**Tasks to perform**
A. In the nerve surgery interview, copy the part from "Q: How long" to "can patients expect?", substituting "operations" for "surgeries" each time it appears.
B. Put this sentence from the nerve surgery interview into Spanish: "About 75% of my surgeries are outpatient procedures."
C. Using the nerve surgery interview, answer these:
(i) Which nerve in the lower extremity is more sensitive to injury?
(ii) How long can complex brachial plexus reconstructions last?
(iii) Besides patient age, what two factors does functional recovery depend on?
━━━━━ Document passage ━━━━━
A: Some nerves do better with repair than others, for reasons we don’t yet fully understand. For instance, obtaining recovery from injury to the ulnar nerve can be very challenging, whether it be natural recovery or achieving results from surgical repair. In the lower extremity, the peroneal nerve is more sensitive to injury, which also tends to be harder to recover from. For the most part, however, any nerve in the body can at least be evaluated for surgical repair, and there usually is an option for repair of most nerves.
Q: How long do peripheral nerve surgeries last, and are they often ambulatory procedures?
A: About 75% of my surgeries are outpatient procedures. These operations range from straightforward procedures that take an hour or less to complex brachial plexus reconstructions, which can last eight hours and may require a three-day postoperative hospital stay if a free muscle flap is required. So there is a wide range of complexity.
Q: How much functional recovery can patients expect?
A: The degree of functional recovery depends on many factors, including patient age, how soon surgery is done and how extensive the nerve injury was. So there is definitely variation. But if intervention is timely, patients usually gain better functional outcomes than what they would achieve on their own. Some achieve a near-full recovery of their pre-injury muscle strength and function along with good range-of-motion restoration.
━━━━━ Source information ━━━━━
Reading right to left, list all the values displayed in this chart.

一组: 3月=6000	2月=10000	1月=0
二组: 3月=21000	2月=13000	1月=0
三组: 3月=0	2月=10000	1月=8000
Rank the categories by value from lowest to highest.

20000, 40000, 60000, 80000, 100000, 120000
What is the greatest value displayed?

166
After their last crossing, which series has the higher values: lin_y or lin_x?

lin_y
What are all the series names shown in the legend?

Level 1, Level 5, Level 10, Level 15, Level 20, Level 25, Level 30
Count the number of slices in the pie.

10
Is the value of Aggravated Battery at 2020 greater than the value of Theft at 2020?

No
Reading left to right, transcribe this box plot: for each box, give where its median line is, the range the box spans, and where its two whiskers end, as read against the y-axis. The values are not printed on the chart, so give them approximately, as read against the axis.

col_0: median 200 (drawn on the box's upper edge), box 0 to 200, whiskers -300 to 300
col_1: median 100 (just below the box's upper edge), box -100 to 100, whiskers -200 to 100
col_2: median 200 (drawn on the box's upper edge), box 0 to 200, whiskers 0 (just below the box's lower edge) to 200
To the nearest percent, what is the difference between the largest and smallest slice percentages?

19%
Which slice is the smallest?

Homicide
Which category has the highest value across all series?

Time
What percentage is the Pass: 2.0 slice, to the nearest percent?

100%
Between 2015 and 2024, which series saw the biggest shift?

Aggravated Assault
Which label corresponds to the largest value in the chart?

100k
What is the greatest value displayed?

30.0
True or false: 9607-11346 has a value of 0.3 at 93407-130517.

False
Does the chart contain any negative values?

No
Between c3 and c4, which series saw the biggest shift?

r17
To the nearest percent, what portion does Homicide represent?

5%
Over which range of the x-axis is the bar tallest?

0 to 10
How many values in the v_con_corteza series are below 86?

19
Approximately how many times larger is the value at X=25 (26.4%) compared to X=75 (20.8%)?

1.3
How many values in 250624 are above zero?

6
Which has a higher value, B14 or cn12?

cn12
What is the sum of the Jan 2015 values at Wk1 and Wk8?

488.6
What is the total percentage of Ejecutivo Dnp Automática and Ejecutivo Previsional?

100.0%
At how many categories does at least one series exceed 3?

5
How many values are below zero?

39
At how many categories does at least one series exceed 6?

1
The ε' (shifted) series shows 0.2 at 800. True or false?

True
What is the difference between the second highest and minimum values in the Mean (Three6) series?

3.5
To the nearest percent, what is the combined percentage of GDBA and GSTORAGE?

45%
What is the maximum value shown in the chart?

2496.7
━━━━━
**List of answers**
A.
Q: How long do peripheral nerve operations last, and are they often ambulatory procedures?
A: About 75% of my operations are outpatient procedures. These operations range from straightforward procedures that take an hour or less to complex brachial plexus reconstructions, which can last eight hours and may require a three-day postoperative hospital stay if a free muscle flap is required. So there is a wide range of complexity.
Q: How much functional recovery can patients expect?

B. Alrededor del 75 % de mis cirugías son procedimientos ambulatorios.

C.
(i) The peroneal nerve.
(ii) Eight hours.
(iii) How soon surgery is done and how extensive the nerve injury was.